IT's NOT feeble at all!


Mike


----------



## Y3a (Jan 18, 2001)

Depth of field is best done with a pinhole lens. It has almost infinite depth of field. 

Here is an example where a 5 inch diameter Flying Saucer model is photographed about 3 feet behind a load of HO scaled buildings etc.


----------



## chevy263 (Oct 6, 2003)

*Feeble it is not Kool it is thanks for the pics:thumbsup: *


----------



## roadrner (Jul 21, 1999)

Looks pretty good to me. All you need now is one of the scale figures painted up with a plaid sportcoat and white pants on who can be the lot salesman. :lol: rr


----------



## mn_dodgeboy (Jan 15, 2006)

awesome work dude.


----------



## Jafo (Apr 22, 2005)

looks great


----------



## JasonZ (Jul 17, 2007)

looks better then mine!


----------



## Stangfreak (Jun 7, 2007)

Very impressive work... Thats the way I do it, works good and looks great !!!







[/IMG]

*Lighting has alot to do with getting the right depth look... I try to be careful not to get shadows casting on the backdrop from the objects your photographing... I have a small flouresent light I move around until I get the right look... Sometimes it's a little hassle, but like you say, alot of fun !!!*







[/IMG]


----------



## bear (Aug 16, 2007)

looks good racerjoe .i know someone who was always talking about your background shots .l.o.l. and thought they looked pretty nice . your diorama looks fine . 
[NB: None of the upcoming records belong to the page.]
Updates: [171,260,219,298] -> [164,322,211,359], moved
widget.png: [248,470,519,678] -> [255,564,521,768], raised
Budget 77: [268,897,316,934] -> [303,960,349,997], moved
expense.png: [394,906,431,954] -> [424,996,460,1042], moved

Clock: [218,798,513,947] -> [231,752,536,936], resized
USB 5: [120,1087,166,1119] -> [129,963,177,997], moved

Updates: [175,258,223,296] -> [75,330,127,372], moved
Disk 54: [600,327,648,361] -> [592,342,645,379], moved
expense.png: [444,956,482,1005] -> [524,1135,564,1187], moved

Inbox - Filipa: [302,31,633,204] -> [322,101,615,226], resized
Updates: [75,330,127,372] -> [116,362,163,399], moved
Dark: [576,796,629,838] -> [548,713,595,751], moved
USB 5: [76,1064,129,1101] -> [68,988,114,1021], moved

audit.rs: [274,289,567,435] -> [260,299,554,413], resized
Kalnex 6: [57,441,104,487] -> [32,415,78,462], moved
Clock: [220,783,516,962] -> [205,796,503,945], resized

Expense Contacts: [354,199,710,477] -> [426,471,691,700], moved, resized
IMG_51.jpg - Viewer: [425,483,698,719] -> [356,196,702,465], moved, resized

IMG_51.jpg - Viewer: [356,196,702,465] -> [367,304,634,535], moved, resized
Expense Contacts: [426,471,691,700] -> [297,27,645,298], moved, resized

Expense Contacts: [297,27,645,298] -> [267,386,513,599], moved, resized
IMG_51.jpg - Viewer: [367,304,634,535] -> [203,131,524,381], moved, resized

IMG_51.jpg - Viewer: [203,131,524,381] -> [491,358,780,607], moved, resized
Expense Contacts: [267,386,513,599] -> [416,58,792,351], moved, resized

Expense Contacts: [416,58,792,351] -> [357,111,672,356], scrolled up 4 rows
i like the spaceship . and h.o. or 1/87 scale buildings work fine in a lot of dioramas .

and mustangman ive seen your work around and like the way you do your backgrounds 

i like outside shots just the plain old trees in the backgrond is what i use .


----------



## Stangfreak (Jun 7, 2007)

* Hello Bear,
Mustangman here... I love your live background shot... Looks fantastic... I have gotten a few like that to come out quite good, but looks like you've got it down patt !!! Great job...*


----------



## bear (Aug 16, 2007)

thanks mustangman i have enjoyed looking at your dioramas 
camera s are kind of new to me just luck l.o.l.


----------